RECORDS PROVIDED >>
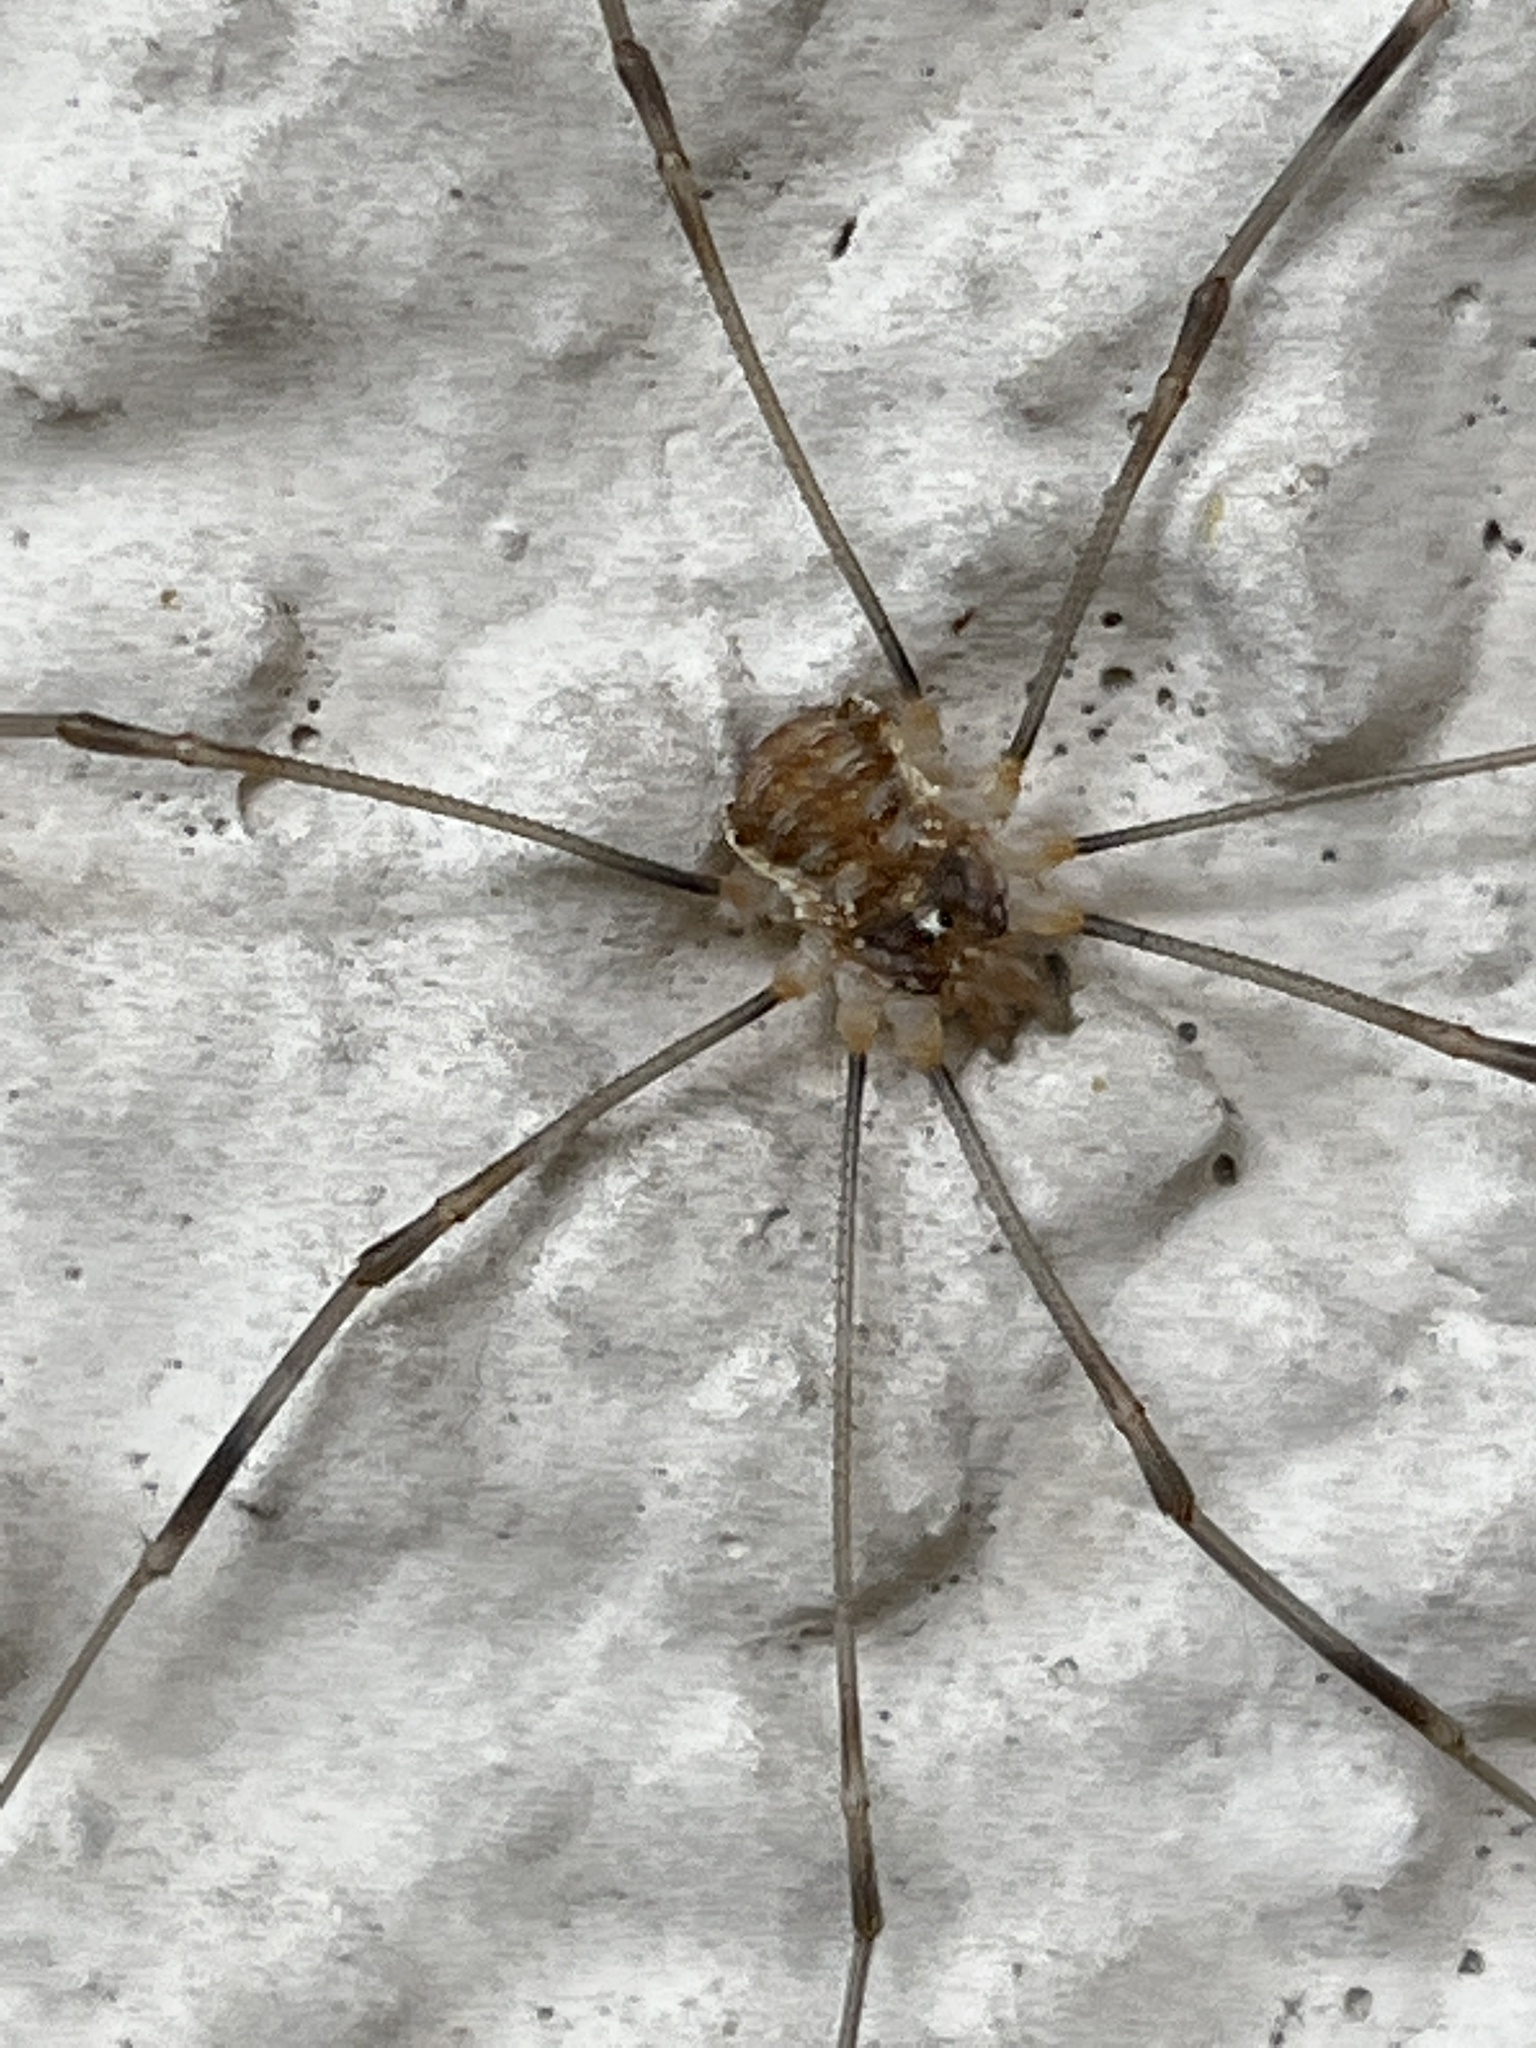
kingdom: Animalia
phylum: Arthropoda
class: Arachnida
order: Opiliones
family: Phalangiidae
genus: Opilio
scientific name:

GIVEN REQUEST >> Reproduce every line of the listing above word for word, but leave out the picture.

WORKED ANSWER >>
kingdom: Animalia
phylum: Arthropoda
class: Arachnida
order: Opiliones
family: Phalangiidae
genus: Opilio
scientific name:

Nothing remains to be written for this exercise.